Parallaxe de mon cœur

Il suffit d’avancer un peu dans Blasphemous pour se rendre compte que les comparaisons avec Dark Souls ou les metroidvania n’ont finalement que peu de sens. La saga de From Software, bien souvent citée à l’excès, semble avoir inspiré le principe des checkpoints faisant réapparaître les monstres, mais rien de plus. Techniquement, nous sommes plus proches d’un Rondo of Blood que des Castlevania sauce Igarashi Koji, le côté RPG étant absent et l’arme du personnage principal restant unique. Le gameplay, extrêmement austère, fleure bon les années 90, offrant une expérience souvent rude, sans concessions. Le move set s’étoffe un peu au fil de l’aventure mais reste limité, un game design semblant directement orienté vers le speedrun avec assez peu d’améliorations obligatoires. 
Visuellement, nous voilà face à un pixel art beau à en pleurer, lorgnant du côté de la production Amiga/Atari ST en rappelant sans cesse des titres tels que Shadow of the Beast de Psygnosis ou Unreal de Ubisoft. De la palette de couleurs aux scrollings en parallaxe, tout suinte la micro-informatique des nineties.

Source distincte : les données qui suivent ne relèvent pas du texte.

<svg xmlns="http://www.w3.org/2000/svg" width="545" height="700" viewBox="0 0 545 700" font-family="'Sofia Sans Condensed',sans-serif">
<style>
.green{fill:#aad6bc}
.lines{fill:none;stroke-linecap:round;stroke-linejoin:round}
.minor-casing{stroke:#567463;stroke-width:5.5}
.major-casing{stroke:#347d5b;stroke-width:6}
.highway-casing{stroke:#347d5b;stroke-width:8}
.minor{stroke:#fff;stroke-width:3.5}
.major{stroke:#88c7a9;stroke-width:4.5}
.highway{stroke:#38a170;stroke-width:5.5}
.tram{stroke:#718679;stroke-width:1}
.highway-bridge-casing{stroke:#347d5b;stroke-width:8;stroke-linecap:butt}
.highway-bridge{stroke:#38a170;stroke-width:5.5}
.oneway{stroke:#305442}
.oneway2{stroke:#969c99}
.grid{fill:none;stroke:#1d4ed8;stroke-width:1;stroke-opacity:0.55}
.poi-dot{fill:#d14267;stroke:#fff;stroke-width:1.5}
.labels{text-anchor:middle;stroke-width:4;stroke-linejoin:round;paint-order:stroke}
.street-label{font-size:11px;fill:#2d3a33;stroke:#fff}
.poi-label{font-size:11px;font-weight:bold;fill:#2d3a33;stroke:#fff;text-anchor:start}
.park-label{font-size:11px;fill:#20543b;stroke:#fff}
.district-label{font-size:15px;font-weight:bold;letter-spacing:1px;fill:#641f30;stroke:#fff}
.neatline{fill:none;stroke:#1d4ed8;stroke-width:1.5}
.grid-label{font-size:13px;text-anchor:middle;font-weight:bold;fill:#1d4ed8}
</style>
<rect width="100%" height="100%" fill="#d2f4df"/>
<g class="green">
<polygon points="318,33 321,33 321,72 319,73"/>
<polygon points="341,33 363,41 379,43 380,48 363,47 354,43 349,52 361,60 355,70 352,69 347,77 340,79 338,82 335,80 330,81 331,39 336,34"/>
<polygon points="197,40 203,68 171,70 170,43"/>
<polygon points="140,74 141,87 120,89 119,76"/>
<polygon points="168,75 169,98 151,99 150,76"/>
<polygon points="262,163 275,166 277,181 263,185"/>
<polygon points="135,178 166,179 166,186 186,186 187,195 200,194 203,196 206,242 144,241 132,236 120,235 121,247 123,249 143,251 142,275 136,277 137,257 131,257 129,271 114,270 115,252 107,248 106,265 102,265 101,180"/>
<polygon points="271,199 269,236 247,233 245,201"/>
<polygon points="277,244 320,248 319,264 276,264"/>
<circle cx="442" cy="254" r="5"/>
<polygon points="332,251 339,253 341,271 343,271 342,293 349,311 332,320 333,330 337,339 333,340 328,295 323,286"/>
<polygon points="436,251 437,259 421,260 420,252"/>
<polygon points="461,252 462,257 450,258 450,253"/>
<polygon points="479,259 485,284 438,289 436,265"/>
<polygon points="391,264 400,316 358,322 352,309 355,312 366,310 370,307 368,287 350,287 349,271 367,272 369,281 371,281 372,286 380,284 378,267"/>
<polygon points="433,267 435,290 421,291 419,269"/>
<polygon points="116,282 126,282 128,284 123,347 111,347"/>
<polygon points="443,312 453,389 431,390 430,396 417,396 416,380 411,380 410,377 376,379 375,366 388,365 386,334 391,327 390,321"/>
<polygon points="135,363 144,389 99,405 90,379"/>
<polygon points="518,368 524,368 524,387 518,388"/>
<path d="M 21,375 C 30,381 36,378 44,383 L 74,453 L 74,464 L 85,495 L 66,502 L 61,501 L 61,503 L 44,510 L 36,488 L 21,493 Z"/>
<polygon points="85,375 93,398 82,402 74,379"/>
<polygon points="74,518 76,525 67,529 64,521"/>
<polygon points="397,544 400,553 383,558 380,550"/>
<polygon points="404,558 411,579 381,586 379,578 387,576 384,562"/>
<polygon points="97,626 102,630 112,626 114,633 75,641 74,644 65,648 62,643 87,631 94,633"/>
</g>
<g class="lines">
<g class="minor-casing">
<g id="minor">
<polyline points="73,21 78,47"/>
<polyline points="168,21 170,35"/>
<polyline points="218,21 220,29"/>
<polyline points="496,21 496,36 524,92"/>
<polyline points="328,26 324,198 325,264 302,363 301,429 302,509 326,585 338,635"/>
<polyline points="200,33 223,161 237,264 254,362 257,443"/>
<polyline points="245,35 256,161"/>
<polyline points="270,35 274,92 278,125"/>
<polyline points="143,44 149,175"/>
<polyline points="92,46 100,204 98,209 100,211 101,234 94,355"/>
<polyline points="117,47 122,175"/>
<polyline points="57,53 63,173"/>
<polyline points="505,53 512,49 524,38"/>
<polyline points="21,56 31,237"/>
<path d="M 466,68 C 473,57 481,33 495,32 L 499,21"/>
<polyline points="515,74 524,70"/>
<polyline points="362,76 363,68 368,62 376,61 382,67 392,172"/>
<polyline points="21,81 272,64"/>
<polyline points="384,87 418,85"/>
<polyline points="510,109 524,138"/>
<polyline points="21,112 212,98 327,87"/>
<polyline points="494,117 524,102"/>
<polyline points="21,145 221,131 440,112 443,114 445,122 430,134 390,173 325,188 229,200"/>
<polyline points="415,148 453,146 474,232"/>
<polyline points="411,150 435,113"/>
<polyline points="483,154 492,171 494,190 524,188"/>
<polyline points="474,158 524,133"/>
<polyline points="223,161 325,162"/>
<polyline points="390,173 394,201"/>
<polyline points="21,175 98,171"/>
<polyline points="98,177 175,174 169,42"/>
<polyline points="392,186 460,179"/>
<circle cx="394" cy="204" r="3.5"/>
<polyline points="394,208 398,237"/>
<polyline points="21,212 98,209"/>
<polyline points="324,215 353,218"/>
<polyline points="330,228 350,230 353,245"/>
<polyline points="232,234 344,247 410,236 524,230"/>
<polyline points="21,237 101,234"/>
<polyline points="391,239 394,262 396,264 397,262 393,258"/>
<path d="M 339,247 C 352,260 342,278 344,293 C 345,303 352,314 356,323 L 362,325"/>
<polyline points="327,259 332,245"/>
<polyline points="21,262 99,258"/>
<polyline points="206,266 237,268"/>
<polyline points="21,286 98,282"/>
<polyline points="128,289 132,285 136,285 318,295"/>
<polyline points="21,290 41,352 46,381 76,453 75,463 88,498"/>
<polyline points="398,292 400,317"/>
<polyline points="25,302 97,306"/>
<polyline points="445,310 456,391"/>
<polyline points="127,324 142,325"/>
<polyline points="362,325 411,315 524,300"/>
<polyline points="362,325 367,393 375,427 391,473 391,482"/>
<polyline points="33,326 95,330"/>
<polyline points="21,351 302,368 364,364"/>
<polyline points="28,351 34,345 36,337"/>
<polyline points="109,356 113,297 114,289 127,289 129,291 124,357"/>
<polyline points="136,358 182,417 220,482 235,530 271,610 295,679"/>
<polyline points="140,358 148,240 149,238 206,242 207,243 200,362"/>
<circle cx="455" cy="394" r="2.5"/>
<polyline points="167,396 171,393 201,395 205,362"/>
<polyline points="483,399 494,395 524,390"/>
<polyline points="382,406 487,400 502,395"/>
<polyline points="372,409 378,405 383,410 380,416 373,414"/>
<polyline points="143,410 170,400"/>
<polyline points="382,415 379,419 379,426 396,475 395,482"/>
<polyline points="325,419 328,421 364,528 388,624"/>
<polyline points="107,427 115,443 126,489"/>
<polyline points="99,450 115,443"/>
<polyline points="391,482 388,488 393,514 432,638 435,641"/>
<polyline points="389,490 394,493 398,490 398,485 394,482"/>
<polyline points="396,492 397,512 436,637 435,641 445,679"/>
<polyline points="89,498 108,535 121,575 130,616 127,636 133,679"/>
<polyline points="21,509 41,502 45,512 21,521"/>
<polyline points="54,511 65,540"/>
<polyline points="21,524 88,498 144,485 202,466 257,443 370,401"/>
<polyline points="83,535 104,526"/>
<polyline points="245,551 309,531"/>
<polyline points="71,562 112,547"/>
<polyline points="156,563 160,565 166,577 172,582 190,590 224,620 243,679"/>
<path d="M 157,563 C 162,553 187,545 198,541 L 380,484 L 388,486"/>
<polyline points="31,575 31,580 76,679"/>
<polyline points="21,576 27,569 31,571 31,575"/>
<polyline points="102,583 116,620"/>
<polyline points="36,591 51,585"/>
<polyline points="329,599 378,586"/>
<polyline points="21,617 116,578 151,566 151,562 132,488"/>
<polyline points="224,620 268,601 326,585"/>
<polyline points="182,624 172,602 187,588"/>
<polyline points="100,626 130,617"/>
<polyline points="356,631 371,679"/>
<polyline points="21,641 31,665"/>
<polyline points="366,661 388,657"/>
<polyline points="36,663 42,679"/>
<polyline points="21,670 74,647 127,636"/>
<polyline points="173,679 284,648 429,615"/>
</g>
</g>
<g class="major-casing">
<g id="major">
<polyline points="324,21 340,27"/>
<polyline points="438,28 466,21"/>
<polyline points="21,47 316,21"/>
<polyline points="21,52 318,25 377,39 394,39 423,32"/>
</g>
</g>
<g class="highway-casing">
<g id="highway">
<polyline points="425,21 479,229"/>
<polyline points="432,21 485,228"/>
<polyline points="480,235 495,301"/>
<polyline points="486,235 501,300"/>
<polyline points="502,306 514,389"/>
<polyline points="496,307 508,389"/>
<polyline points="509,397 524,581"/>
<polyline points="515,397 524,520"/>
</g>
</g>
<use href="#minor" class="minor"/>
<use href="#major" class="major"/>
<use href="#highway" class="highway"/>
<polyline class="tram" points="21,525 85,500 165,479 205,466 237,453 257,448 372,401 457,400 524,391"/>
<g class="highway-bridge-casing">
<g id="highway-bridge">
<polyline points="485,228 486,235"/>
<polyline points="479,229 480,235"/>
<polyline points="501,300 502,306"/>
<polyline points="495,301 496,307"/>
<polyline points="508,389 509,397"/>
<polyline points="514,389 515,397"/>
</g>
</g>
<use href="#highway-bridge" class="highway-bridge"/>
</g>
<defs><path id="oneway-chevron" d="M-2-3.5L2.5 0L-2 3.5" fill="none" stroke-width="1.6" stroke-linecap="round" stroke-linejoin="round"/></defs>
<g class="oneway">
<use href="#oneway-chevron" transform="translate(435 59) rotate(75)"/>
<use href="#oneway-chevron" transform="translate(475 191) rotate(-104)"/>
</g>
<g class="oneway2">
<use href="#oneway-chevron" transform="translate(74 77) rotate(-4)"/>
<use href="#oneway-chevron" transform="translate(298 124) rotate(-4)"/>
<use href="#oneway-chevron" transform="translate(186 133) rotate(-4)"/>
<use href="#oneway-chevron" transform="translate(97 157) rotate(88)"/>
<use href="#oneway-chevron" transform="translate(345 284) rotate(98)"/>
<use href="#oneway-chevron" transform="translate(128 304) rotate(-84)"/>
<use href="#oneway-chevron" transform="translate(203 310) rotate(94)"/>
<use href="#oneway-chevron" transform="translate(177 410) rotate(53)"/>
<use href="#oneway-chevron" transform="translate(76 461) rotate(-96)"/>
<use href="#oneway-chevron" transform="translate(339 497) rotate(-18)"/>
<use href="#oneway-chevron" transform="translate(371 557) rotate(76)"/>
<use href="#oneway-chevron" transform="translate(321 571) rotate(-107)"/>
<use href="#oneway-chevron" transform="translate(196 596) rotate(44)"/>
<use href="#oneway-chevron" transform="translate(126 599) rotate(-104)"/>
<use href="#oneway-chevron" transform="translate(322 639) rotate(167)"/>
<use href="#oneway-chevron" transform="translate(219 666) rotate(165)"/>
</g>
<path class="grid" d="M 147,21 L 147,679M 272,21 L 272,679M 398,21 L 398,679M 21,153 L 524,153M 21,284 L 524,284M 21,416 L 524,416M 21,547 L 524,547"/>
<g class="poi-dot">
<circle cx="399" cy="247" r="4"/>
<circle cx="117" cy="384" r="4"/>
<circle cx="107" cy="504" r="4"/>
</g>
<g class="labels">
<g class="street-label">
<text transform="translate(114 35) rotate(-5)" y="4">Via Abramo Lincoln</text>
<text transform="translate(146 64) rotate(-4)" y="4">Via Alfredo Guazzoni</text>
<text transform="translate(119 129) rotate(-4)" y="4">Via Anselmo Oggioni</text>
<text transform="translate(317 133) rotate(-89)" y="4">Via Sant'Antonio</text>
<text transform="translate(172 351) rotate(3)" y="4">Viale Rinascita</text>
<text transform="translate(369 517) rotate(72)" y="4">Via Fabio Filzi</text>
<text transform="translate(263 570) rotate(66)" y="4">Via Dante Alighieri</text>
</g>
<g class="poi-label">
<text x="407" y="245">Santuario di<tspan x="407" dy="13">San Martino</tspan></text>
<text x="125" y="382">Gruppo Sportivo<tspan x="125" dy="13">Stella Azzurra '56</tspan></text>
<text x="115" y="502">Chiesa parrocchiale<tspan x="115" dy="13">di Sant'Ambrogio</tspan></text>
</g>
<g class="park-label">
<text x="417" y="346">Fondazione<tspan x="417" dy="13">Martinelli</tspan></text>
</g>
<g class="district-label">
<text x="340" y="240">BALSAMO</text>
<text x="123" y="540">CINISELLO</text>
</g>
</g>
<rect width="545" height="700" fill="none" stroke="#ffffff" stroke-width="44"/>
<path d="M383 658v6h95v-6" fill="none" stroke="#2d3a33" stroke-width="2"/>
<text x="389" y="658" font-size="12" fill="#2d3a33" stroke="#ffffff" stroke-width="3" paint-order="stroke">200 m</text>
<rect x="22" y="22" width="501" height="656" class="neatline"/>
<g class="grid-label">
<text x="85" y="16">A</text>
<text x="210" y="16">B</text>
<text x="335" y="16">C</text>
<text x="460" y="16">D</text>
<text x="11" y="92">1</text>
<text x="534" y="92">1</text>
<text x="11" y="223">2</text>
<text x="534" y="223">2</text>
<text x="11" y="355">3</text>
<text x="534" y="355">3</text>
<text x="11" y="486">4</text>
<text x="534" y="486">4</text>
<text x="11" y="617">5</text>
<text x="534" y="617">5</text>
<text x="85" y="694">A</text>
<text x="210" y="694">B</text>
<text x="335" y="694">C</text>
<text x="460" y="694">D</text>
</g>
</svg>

Faites le mal, mais faites le bien

Le gameplay se classe dans la catégorie de l’action plateforme, saut, frappe, esquive, parade, magie et soins. La progression du personnage vous permettra essentiellement d’améliorer la longueur des combos, le nombre de potions de soins et quelques mouvements d’attaque en plus. Toutes les améliorations liées à l’exploration ne se feront pas sous forme d’apprentissage, mais à l’aide d’objets à équiper dans la limite des slots disponibles. Il vous faudra ainsi faire des choix régulièrement, laissant par exemple de côté la génération de plateformes magiques au profit de l’immunité au poison. Ce choix de game design oblige le joueur à modifier régulièrement son build plutôt que de se reposer sur des caractéristiques passives acquises. Votre personnage possède une barre de vie et une barre de ferveur destinée à la magie. Il est d’ailleurs possible de recharger cette seconde, sacrifiant un peu de son sang en se tailladant la main dans un mouvement des plus classe. C’est également la ferveur qui fera l’objet de pénalité en cas de mort. Lorsque le joueur tombe sous les coups ennemis ou fait un faux pas, la barre est amputée d’une portion jusqu’à ce que le personnage récupère son « âme » ou qu’il aille prier afin de purger sa culpabilité devant un autel dédié. Une mécanique originale, mais finalement assez peu contraignante, car la magie, bien qu’utile, est loin d’être indispensable à la progression. La monnaie/expérience appelée « larmes de rédemption » est conservée quoi qu’il arrive, permettant de farmer même en cas de décès à répétition. Pour voir le bout de l’aventure, il suffit de maîtriser parade et esquive, les deux actions les plus importantes du jeu, sans oublier une grosse composante die and retry des plus classiques.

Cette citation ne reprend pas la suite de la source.